__Task instructions__
Which lines of the material contain the word "Comparing"? Pick out each of them and copy it.

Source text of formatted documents
·····

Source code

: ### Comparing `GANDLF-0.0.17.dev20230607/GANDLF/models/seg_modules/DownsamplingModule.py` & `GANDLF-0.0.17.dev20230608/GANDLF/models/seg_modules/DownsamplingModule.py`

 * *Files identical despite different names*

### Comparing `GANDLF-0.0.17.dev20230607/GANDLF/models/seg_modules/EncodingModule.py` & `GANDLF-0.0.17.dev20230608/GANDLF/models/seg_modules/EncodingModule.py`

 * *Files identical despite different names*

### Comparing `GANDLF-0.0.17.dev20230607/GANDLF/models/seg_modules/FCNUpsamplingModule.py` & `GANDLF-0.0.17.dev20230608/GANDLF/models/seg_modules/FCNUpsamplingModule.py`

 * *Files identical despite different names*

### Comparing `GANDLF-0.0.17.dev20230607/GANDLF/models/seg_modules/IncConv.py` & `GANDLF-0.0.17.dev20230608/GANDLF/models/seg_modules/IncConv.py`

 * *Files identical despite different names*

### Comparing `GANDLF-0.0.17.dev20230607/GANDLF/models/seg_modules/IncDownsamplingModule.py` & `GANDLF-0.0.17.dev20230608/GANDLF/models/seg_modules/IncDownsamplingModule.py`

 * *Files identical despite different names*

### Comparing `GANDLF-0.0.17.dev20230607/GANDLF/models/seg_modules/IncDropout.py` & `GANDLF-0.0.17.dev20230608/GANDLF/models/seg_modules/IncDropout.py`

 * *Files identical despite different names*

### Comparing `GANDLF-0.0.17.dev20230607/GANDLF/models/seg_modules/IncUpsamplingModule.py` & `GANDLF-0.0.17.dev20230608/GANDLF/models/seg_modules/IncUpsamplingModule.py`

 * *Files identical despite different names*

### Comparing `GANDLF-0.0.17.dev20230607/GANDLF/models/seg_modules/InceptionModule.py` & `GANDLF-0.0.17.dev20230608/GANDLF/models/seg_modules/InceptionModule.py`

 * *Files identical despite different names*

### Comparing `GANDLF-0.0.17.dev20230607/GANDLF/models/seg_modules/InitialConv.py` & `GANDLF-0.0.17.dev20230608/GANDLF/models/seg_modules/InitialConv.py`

·····

__Response__
: ### Comparing `GANDLF-0.0.17.dev20230607/GANDLF/models/seg_modules/DownsamplingModule.py` & `GANDLF-0.0.17.dev20230608/GANDLF/models/seg_modules/DownsamplingModule.py`
### Comparing `GANDLF-0.0.17.dev20230607/GANDLF/models/seg_modules/EncodingModule.py` & `GANDLF-0.0.17.dev20230608/GANDLF/models/seg_modules/EncodingModule.py`
### Comparing `GANDLF-0.0.17.dev20230607/GANDLF/models/seg_modules/FCNUpsamplingModule.py` & `GANDLF-0.0.17.dev20230608/GANDLF/models/seg_modules/FCNUpsamplingModule.py`
### Comparing `GANDLF-0.0.17.dev20230607/GANDLF/models/seg_modules/IncConv.py` & `GANDLF-0.0.17.dev20230608/GANDLF/models/seg_modules/IncConv.py`
### Comparing `GANDLF-0.0.17.dev20230607/GANDLF/models/seg_modules/IncDownsamplingModule.py` & `GANDLF-0.0.17.dev20230608/GANDLF/models/seg_modules/IncDownsamplingModule.py`
### Comparing `GANDLF-0.0.17.dev20230607/GANDLF/models/seg_modules/IncDropout.py` & `GANDLF-0.0.17.dev20230608/GANDLF/models/seg_modules/IncDropout.py`
### Comparing `GANDLF-0.0.17.dev20230607/GANDLF/models/seg_modules/IncUpsamplingModule.py` & `GANDLF-0.0.17.dev20230608/GANDLF/models/seg_modules/IncUpsamplingModule.py`
### Comparing `GANDLF-0.0.17.dev20230607/GANDLF/models/seg_modules/InceptionModule.py` & `GANDLF-0.0.17.dev20230608/GANDLF/models/seg_modules/InceptionModule.py`
### Comparing `GANDLF-0.0.17.dev20230607/GANDLF/models/seg_modules/InitialConv.py` & `GANDLF-0.0.17.dev20230608/GANDLF/models/seg_modules/InitialConv.py`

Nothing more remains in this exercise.